• Task directions: Each line holding the string "miles" is to be copied from the data.

Segment Start: Source information

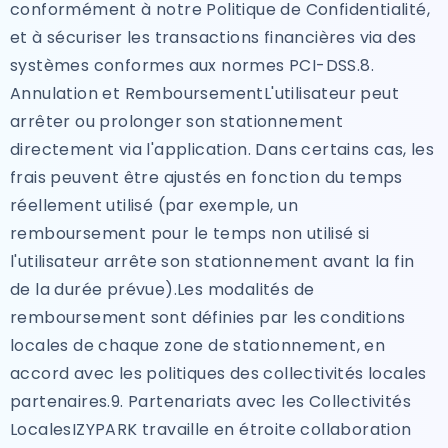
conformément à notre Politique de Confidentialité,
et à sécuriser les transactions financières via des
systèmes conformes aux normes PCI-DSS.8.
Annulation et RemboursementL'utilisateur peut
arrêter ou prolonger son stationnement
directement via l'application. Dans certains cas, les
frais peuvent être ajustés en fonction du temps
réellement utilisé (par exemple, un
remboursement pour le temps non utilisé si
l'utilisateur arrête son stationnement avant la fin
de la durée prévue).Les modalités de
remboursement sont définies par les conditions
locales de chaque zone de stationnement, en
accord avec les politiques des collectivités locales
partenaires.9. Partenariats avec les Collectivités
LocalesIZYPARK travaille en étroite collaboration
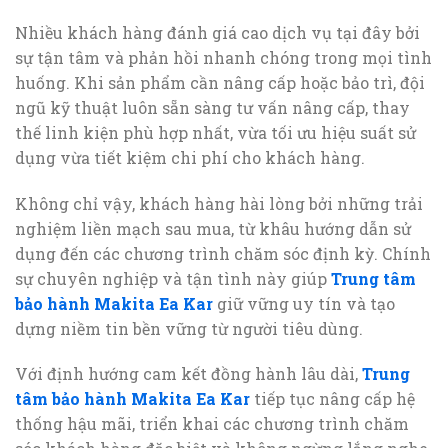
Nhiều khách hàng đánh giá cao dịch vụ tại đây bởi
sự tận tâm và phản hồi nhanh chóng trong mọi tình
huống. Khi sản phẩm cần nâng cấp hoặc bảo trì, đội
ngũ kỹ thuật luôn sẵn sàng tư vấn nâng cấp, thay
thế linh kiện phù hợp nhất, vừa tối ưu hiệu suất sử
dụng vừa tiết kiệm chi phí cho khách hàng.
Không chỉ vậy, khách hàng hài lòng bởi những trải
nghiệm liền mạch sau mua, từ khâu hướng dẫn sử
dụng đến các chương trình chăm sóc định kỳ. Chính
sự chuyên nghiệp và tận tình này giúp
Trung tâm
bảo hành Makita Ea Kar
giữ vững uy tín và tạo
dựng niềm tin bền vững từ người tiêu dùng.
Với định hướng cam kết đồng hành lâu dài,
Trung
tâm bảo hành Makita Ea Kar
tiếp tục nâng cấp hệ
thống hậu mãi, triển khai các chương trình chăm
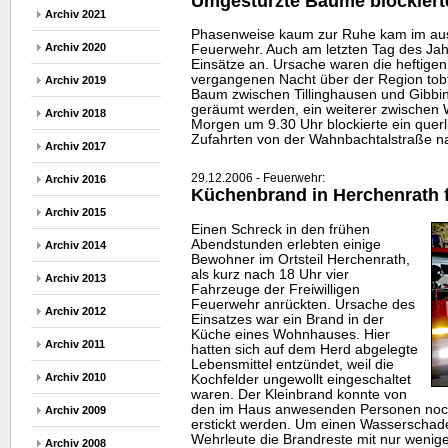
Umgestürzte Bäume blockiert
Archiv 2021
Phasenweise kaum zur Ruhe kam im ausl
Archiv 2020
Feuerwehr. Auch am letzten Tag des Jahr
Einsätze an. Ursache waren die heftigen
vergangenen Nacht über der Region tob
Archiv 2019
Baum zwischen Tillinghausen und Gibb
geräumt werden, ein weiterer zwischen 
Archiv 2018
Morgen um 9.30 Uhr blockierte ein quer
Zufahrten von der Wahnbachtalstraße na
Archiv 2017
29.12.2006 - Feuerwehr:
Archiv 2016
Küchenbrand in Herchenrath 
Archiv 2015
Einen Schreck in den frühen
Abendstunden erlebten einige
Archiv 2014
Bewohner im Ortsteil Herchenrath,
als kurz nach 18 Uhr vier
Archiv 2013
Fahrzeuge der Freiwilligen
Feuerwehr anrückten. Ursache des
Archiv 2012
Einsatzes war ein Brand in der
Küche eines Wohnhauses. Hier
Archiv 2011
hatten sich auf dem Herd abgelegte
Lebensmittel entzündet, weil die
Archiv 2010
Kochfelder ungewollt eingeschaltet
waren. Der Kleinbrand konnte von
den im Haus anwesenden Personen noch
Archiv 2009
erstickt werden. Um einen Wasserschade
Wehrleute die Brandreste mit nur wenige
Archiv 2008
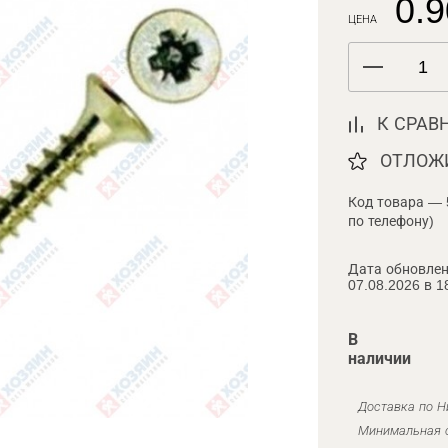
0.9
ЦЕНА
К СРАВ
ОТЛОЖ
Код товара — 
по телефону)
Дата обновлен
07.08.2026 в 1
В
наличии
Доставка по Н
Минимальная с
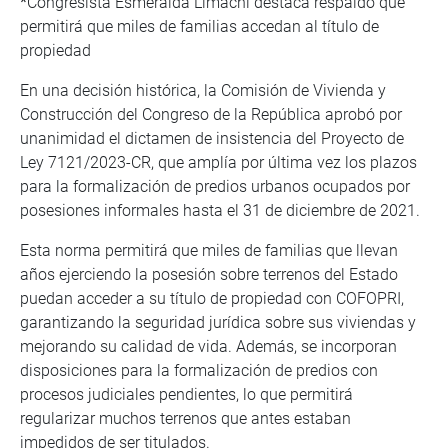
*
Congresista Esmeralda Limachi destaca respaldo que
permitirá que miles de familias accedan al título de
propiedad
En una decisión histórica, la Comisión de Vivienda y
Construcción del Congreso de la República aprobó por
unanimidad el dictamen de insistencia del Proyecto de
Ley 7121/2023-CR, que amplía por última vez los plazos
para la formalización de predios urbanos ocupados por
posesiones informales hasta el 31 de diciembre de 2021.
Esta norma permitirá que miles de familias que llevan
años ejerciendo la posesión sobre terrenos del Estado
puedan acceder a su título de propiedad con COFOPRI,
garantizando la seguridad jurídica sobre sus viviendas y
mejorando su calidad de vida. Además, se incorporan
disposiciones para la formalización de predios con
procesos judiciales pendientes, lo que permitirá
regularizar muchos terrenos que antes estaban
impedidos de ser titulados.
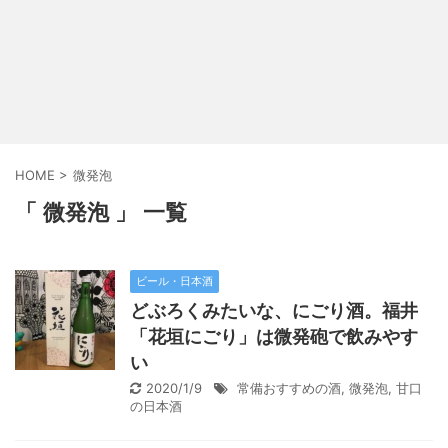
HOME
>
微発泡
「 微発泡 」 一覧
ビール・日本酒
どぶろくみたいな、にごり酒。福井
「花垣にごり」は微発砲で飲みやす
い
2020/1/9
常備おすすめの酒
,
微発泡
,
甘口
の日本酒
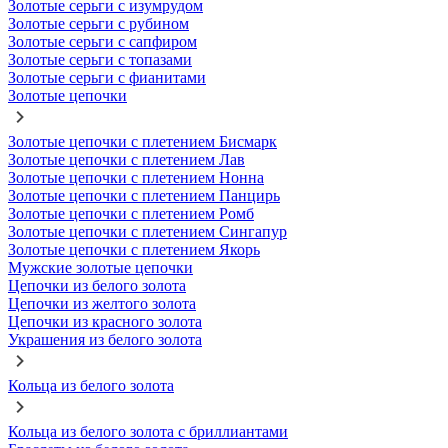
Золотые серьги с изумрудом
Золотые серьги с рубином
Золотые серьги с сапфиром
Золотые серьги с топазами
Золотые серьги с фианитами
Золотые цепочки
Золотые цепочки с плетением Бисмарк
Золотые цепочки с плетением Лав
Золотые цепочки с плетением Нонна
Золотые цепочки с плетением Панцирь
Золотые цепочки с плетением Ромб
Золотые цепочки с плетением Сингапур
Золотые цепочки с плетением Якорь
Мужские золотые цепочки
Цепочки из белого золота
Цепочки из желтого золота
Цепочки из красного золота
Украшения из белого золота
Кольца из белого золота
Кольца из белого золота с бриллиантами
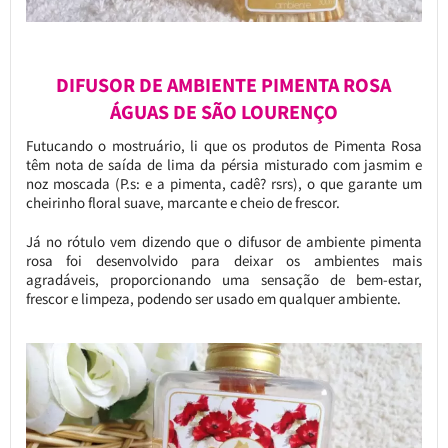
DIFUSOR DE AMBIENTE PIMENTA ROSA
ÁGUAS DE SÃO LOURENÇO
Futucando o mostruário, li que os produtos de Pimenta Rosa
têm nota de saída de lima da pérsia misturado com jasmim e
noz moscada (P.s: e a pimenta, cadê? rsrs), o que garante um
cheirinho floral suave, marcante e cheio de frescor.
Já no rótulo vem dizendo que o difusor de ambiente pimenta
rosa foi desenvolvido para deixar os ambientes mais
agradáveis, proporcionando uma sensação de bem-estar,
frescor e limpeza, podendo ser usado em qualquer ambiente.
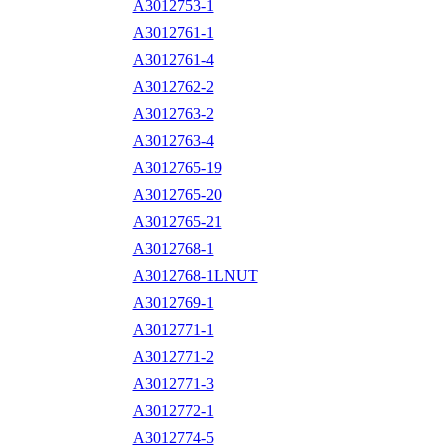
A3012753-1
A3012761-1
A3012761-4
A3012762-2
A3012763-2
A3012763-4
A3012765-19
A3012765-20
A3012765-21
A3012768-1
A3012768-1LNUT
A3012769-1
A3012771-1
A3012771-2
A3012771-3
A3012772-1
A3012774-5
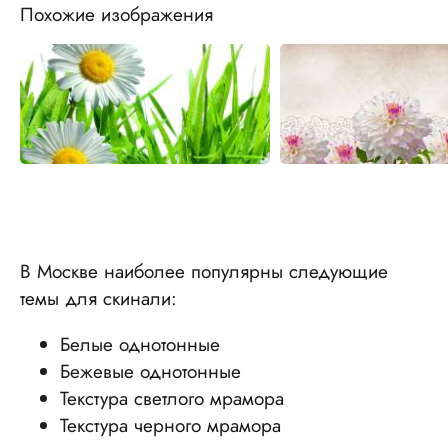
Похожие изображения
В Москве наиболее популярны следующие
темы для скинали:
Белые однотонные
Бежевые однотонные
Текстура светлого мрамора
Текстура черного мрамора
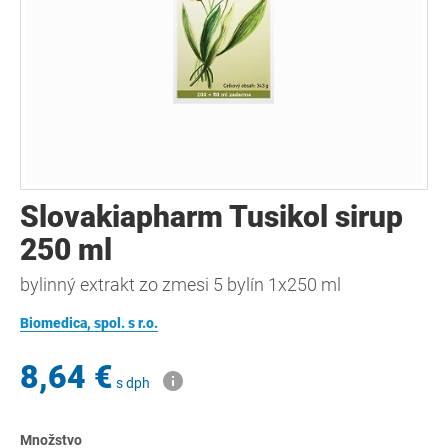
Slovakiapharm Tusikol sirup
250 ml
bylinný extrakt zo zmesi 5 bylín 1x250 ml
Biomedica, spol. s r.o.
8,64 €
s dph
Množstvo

Segment End: Source information

• Result:
permitirá que miles de familias accedan al título de
Esta norma permitirá que miles de familias que llevan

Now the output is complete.